見なければいけないのは、優生思想と近代国民国家が有機的に結びついていたという事実である。国家の存続と強化のために(つまり国家の名の下に)、人間を選別し、劣等な者を排除すること、さらには劣等な人種、民族を支配することが合理化された。もし、「国家」というエレメントがなければ、優生思想はありえなかっただろう。したがって、「誰が、どんな権限でいかなる基準で人間を価値づけるのか」という問いには、それは「国家」であり、基準とは「国家の維持と強化に有用か否か」、すなわち「国家にとって価値があるか、無価値か」であると答えることができる。

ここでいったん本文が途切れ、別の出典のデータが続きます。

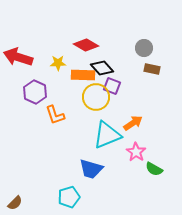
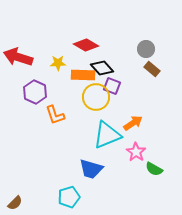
gray circle: moved 2 px right, 1 px down
brown rectangle: rotated 28 degrees clockwise
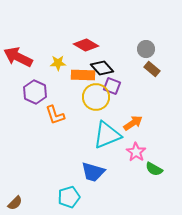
red arrow: rotated 8 degrees clockwise
blue trapezoid: moved 2 px right, 3 px down
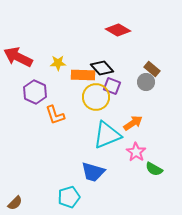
red diamond: moved 32 px right, 15 px up
gray circle: moved 33 px down
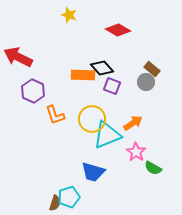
yellow star: moved 11 px right, 48 px up; rotated 21 degrees clockwise
purple hexagon: moved 2 px left, 1 px up
yellow circle: moved 4 px left, 22 px down
green semicircle: moved 1 px left, 1 px up
brown semicircle: moved 40 px right; rotated 28 degrees counterclockwise
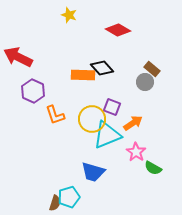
gray circle: moved 1 px left
purple square: moved 21 px down
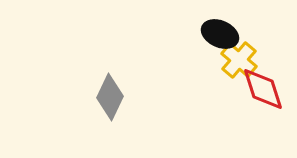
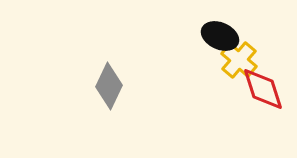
black ellipse: moved 2 px down
gray diamond: moved 1 px left, 11 px up
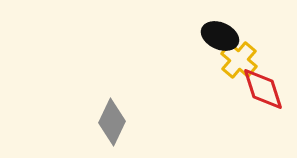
gray diamond: moved 3 px right, 36 px down
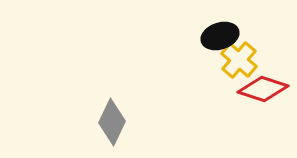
black ellipse: rotated 42 degrees counterclockwise
red diamond: rotated 54 degrees counterclockwise
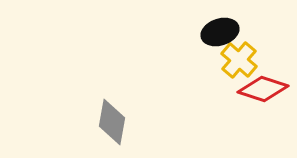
black ellipse: moved 4 px up
gray diamond: rotated 15 degrees counterclockwise
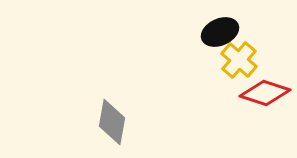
black ellipse: rotated 6 degrees counterclockwise
red diamond: moved 2 px right, 4 px down
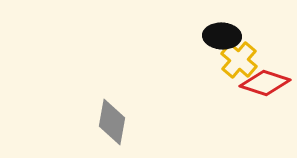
black ellipse: moved 2 px right, 4 px down; rotated 27 degrees clockwise
red diamond: moved 10 px up
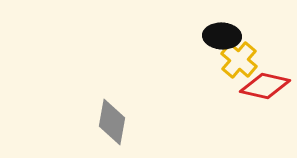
red diamond: moved 3 px down; rotated 6 degrees counterclockwise
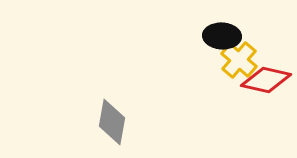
red diamond: moved 1 px right, 6 px up
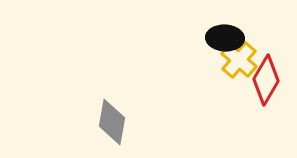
black ellipse: moved 3 px right, 2 px down
red diamond: rotated 72 degrees counterclockwise
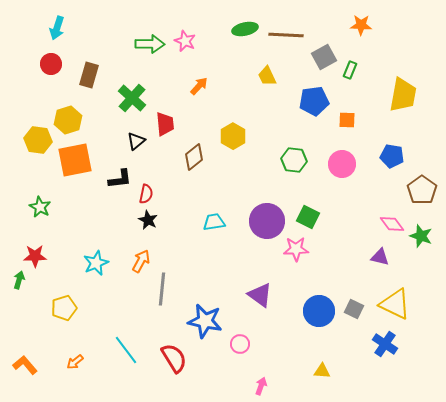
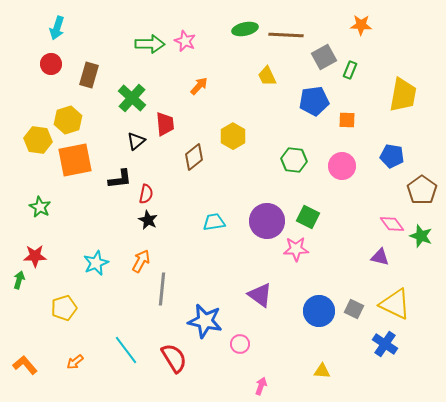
pink circle at (342, 164): moved 2 px down
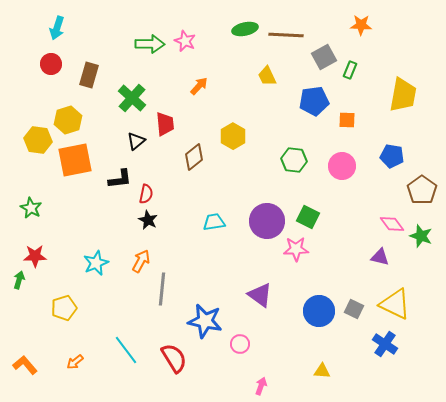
green star at (40, 207): moved 9 px left, 1 px down
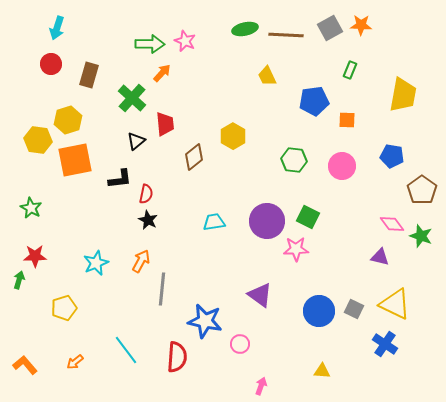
gray square at (324, 57): moved 6 px right, 29 px up
orange arrow at (199, 86): moved 37 px left, 13 px up
red semicircle at (174, 358): moved 3 px right, 1 px up; rotated 36 degrees clockwise
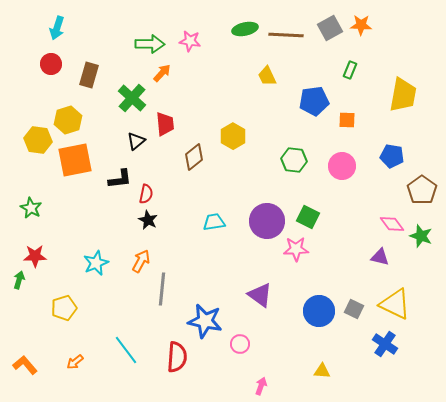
pink star at (185, 41): moved 5 px right; rotated 15 degrees counterclockwise
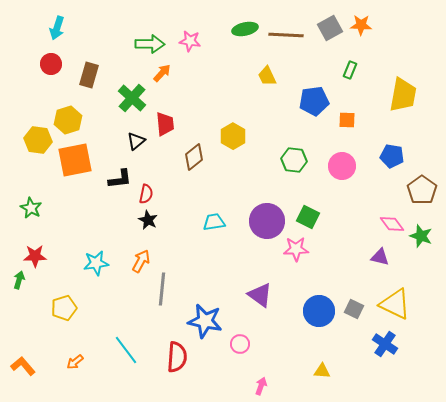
cyan star at (96, 263): rotated 15 degrees clockwise
orange L-shape at (25, 365): moved 2 px left, 1 px down
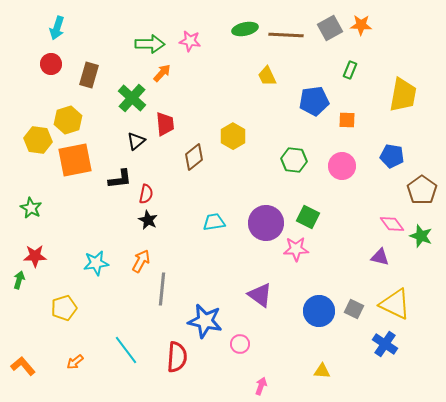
purple circle at (267, 221): moved 1 px left, 2 px down
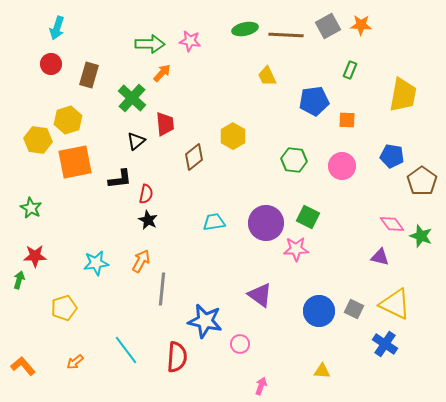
gray square at (330, 28): moved 2 px left, 2 px up
orange square at (75, 160): moved 2 px down
brown pentagon at (422, 190): moved 9 px up
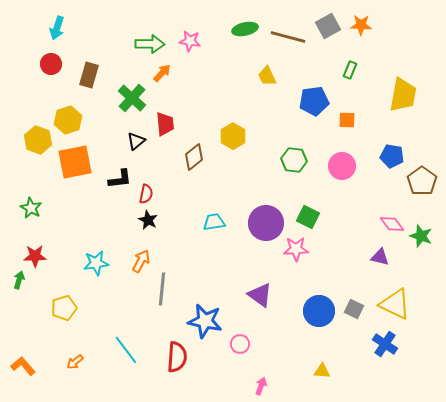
brown line at (286, 35): moved 2 px right, 2 px down; rotated 12 degrees clockwise
yellow hexagon at (38, 140): rotated 12 degrees clockwise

近現代国家には、優生思想、人種主義が内包されており、ナショナリズムが争点化される局面でこのイデオロギーが持ち出される時には、国家を前提とする法も憲法ももはや対峙できないだろう。優生思想や人種主義に、国家による戦争への「国民総動員体制」(あるいは総力戦思想)を加えても良い。これらに共通しているのは、最終的には民衆を道連れに絶滅になだれ込んでいく傾向性である。そして現代にあっても国家がある以上、これらのイデオロギーは息をひそめながらも生き残っていると考えるべきだ。実際2016年に起こった相模原障害者殺傷事件で、犯人植松が、障害者の無差別殺戮を合理化するための根拠として持ちだしたのは、他でもなく「無価値な人間は国家のために殺すべきだ」というあからさまな国家の論理であり、その主張を国家にオーソライズさせるべく総理大臣宛の嘆願書を送り届けようとしていたのである。
本来は「新反動主義」の批判をテーマにするつもりが、ナチスとファシズムだけの議論になってしまった。「新反動主義」については後日改めて考えてみたい。